Infobird Co., Ltd Announces Pricing of $5 Million Registered Direct Offering

BEIJING, Feb. 24, 2023 /PRNewswire/ — Infobird Co., Ltd (NASDAQ: IFBD) (“Infobird” or the “Company”), a leading and long-standing SaaS providers in serving large enterprises in the finance industry in customer engagement with over 10 years of experience in China, today announced the pricing of its registered direct offering (“Offering”) of 3,846,000 units, with each unit consisting of one ordinary share and 0.65 warrant to purchase one ordinary share. Each unit was sold at a price of $1.30. The warrants will be exercisable immediately upon the date of issuance, have an exercise price of $1.30, and will expire five years form the date of issuance. Each warrant in the Offering will become exercisable for one ordinary share under the cashless exercise provision if certain conditions are satisfied. Concurrently with the Offering, the Company is conducting a private placement with the investors in the Offering for additional unregistered warrants to purchase 2,884,500 ordinary shares. The unregistered warrants will be exercisable six months after the date of issuance, have an exercise price of $1.30, and will expire five and a half years from the date of issuance. Gross proceeds from the Offering and the concurrent private placement, before deducting placement agent fees and other offering expenses, are expected to be approximately $5 million. The Offering is expected to close on February 28, 2023, subject to customary closing conditions.

Maxim Group LLC is acting as the sole placement agent in connection with this Offering and the concurrent private placement.

ArentFox Schiff LLP, Washington, DC, acted as counsel to the Company in connection with the Offering, and Hunter Taubman Fischer & Li LLC, New York, New York, served as counsel to Maxim Group LLC in connection with the Offering.

The securities in the Offering are being offered pursuant to a registration statement on Form F-3, as amended (File No. 333-268993) (the “Registration Statement”), which was declared effective by the Securities and Exchange Commission (the “SEC”) on February 17, 2023. The Offering is being made only by means of a prospectus which is a part of the Registration Statement.

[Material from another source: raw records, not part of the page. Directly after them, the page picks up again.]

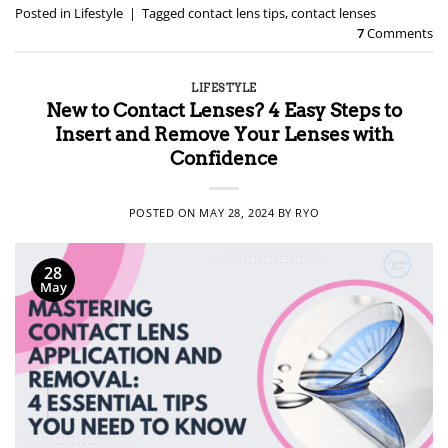
Posted in
Lifestyle
|
Tagged
contact lens tips
,
contact lenses
7
Comments
LIFESTYLE
New to Contact Lenses? 4 Easy Steps to
Insert and Remove Your Lenses with
Confidence
POSTED ON
MAY 28, 2024
BY
RYO
28
May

Copies of the final prospectus relating to this offering, when available, will be filed with the SEC and may be obtained from Maxim Group LLC, 300 Park Avenue, 16th Floor, New York, NY 10022, at (212) 895-3745.

This press release shall not constitute an offer to sell or a solicitation of an offer to buy any of the securities described herein, nor shall there be any sale of these securities in any state or other jurisdiction in which such offer, solicitation or sale would be unlawful prior to the registration or qualification under the securities laws of any such state or other jurisdiction.

About Infobird Co., Ltd

Infobird Co., Ltd. (Nasdaq: IFBD), is a software-as-a-service, or SaaS, provider of innovative AI-powered, or artificial intelligence enabled, customer engagement solutions in China. Leveraging self-developed cloud-native architecture, AI and machine learning capabilities, patented Voice over Internet Protocol, or VoIP, application technologies, no-code development platform, and in-depth industry expertise, it primarily provides holistic software solutions to help its corporate clients proactively deliver and manage end-to-end customer engagement activities at all stages of the sales process including pre-sales and sales activities and post-sales customer support. It also offers AI-powered cloud-based sales force management software including intelligent quality inspection and intelligent training software to help our clients monitor, benchmark and improve the performances of agents. For more information, please visit

Forward-Looking Statements

This press release contains “forward-looking statements” within the meaning of the Private Securities Litigation Reform Act of 1995. These forward-looking statements can be identified by terminology such as “will,” “expects,” “anticipates,” “future,” “intends,” “plans,” “believes,” “estimates” and similar statements. Statements that are not historical facts, including statements about the Company’s beliefs and expectations, are forward-looking statements. Among other things, the business outlook and quotations from management in this press release, as well as the Company’s strategic and operational plans, contain forward-looking statements. The Company may also make written or oral forward-looking statements in its periodic reports to the U.S. Securities and Exchange Commission (“SEC”) on Forms 20-F and 6-K, in its annual report to shareholders, in press releases and other written materials and in oral statements made by its officers, directors or employees to third parties. Forward-looking statements involve inherent risks and uncertainties. A number of factors could cause actual results to differ materially from those contained in any forward-looking statement, including but not limited to the following: the Company’s goals and strategies; the Company’s future business development, financial condition and results of operations; and the Company’s expectations regarding demand for and market acceptance of its products and services. Further information regarding these and other risks is included in the Company’s annual report on Form 20-F and current report on Form 6-K and other documents filed with the SEC. All information provided in this press release is as of the date of this press release, and the Company does not undertake any obligation to update any forward-looking statement, except as required under applicable laws.